People who start companies have a new, innovative product, service, or idea that they want to show the public. They’re very good at what they do– experts in technology, design, or whatever it is that they’re offering. But not everyone can be an expert at everything, and even a tech whiz or design guru might not have the skill set required to get their company’s name into the public eye.
The importance of public relations for start-ups cannot be overstated, and should be considered high-priority. Running a start-up can be a risky endeavor, and every bit of public attention on the company is necessary in the early stages.
Of course, there are multiple ways a company can get attention; taking out advertisements is the most obvious. Depending on the context, this can be a useful tool in garnering public interest in the company’s products and services– but it’s important to consider how likely the average person is to pay attention to an advertisement.
On a daily basis, people are inundated with ads: billboards, bus stops, flyers, and posters while out and about; commercial breaks, YouTube pre-video ads, and sponsored content on social media while scrolling on their various devices.

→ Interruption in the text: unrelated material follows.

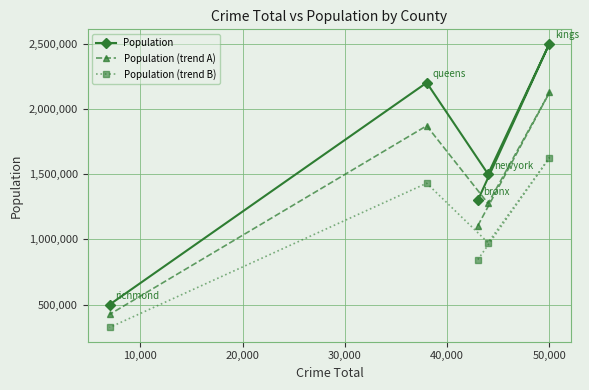

At how many categories does at least one series exceed 1862500?

2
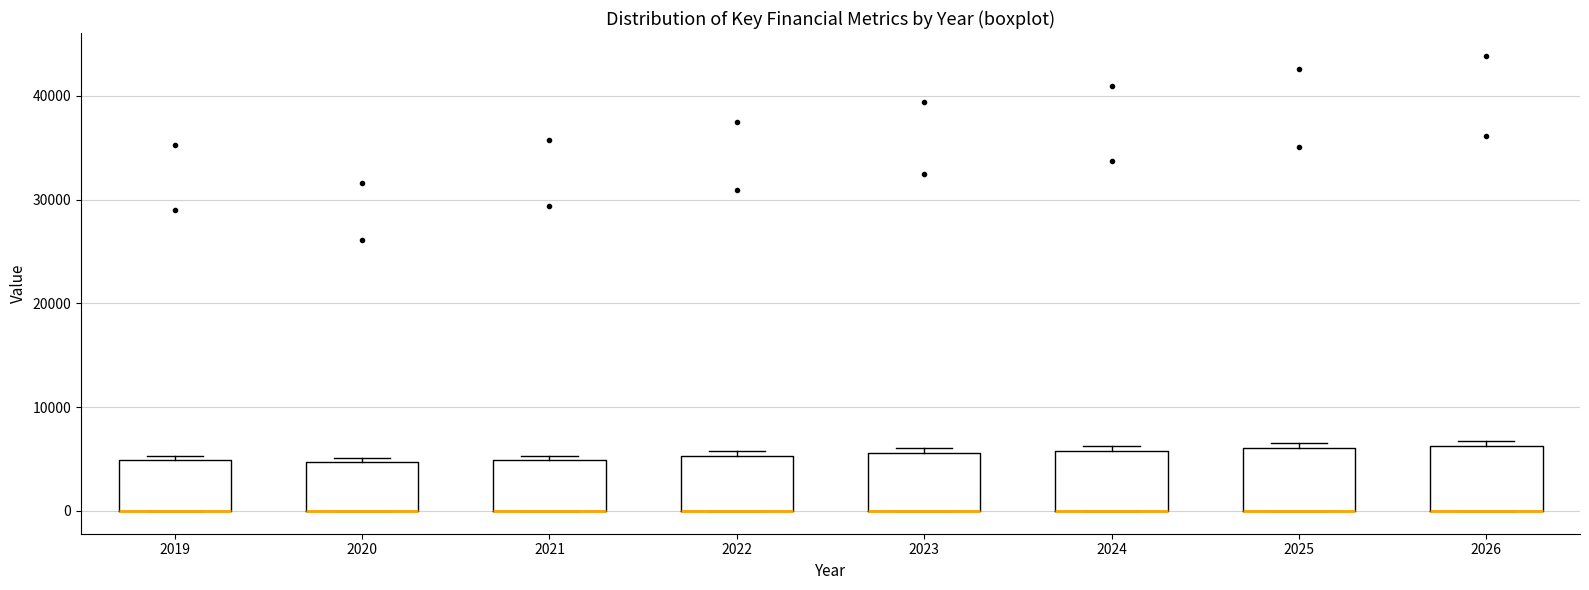

Where is the upper edge of the box at x = 2020 on the y-axis? The values are not printed on the chart, so give them approximately, as read against the axis.

5000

Unless one of these ads is especially attention-getting, it’s likely that it’s getting skipped, scrolled past, or just ignored.
Throughout the past few years, the importance of media literacy and fact-checking has become more commonplace, especially among younger generations. So not only are people likely to skip ads, they will most likely also be suspicious of articles they view as clickbait or otherwise unreliable.
This is where public relations firms come in. A public relations expert can help coach business owners on what kind of publicity to seek and where. They’ll also help to clarify the company’s mission statement, values, and brand, in order to develop a clear and consistent public image.
The ultimate purpose of PR, for start-ups and in general, is to build a relationship with the public, getting as many people as possible to be familiar with the products or services a business is offering. The more people who know and recognize a brand, the more customers it’s likely to have– people can’t spend their money somewhere they’ve never heard of, after all.
PR is also useful for developing a consistent and reliable image to help attract investors. There are many investors who are willing to work with promising start-ups, but they won’t hand money out to just anybody. A company who’s established a decent audience and customer base, and who can prove themselves to be reliable and sustainable, is much more likely to find investors than a company whose images, values, and goals are inconsistent or not clearly defined.
During the social and political turmoil of the past few years, people’s spending habits have changed. Among younger generations, people are increasingly likely to spend their money with a brand whose policies they agree with– more than 80% of millennials alone will choose to spend their money with brands who publicly align with their values.
These values include things like politics, climate change, and social issues. For example: word got out that a popular fast-food restaurant was donating proceeds to a certain organization. The effects of this discovery on consumers was immediately divisive, and while some people subsequently chose to stop spending money there, many others’ brand loyalty increased greatly.
Essentially, focusing on public relations during the early days of a start-up helps the public get familiar with a brand; it tells the story of who the company is and what they represent. This story accomplishes multiple things: it lets customers draw their own conclusions based on values and beliefs, it attracts investors, and it captures the attention of people who feel they’ve discovered a brand organically rather than through advertising.